Ich bin eine Frau, die gelernt hat, stark und selbstständig zu sein: Das haben mir meine Eltern schon früh beigebracht. Mit diesem Glaubenssatz haben sie mich sozusagen großgezogen: Sie sagten mir immer, ich solle mein eigenes Geld verdienen, eine gute Ausbildung machen und mich nicht von anderen abhängig machen.
Ich habe das befolgt und bin stolz auf meinen beruflichen Erfolg. Aber ich habe auch einen hohen Preis dafür bezahlt: Ich habe mich von meinem Vater entfremdet, der meine Karriere nicht akzeptieren konnte. Nach seinem Willen wäre ich Chef-Ärztin geworden statt Managerin. Er wollte, dass ich im Krankenhaus Karriere mache und eine erfolgreiche Chirurgin werde, mit der er vor seinen Freunden prahlen kann – er selbst ist auch Chirurg.
Aber, in seine Fußstapfen treten wollte ich nicht. Er hat mich nie verstanden oder unterstützt. Er hat mich oft kritisiert und enttäuscht während meiner beruflichen Entwicklung. Ich habe mich von ihm zurückgezogen und eine Mauer um mich errichtet.
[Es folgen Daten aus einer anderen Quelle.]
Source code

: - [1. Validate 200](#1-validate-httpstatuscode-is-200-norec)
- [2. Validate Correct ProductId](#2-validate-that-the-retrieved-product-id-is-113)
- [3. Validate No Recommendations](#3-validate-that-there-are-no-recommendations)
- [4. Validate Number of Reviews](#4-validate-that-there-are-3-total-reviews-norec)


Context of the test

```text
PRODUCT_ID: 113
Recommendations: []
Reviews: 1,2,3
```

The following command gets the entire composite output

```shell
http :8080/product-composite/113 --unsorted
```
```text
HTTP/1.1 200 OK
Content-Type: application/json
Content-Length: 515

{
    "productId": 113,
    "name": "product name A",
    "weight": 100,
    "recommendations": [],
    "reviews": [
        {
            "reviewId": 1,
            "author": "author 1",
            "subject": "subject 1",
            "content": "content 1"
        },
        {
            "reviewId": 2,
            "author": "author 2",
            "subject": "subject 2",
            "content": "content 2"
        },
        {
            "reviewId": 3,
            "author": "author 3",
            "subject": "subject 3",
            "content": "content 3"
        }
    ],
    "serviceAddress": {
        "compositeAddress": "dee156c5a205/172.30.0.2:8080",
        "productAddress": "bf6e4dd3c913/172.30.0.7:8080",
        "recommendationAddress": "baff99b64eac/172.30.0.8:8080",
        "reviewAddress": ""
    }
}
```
Ich habe auch Schwierigkeiten, Beziehungen zu anderen Menschen aufzubauen und „echte“ Freunde zu finden, weil niemandem so richtig traue und Angst habe, verletzt zu werden. Ich kann schlecht um Hilfe bitten oder Hilfe annehmen, weil ich denke, dass ich alles alleine schaffen muss: Ich will nicht schwach oder bedürftig erscheinen. Und noch viel schlimmer: Ich will nicht bei anderen in der Schuld stehen und ihnen einen Gefallen schuldig sein. Selbst meine Eltern frage ich nicht um Hilfe oder Rat – so tief sitzt der Glaubenssatz aus meiner Kindheit in mir fest – unglaublich!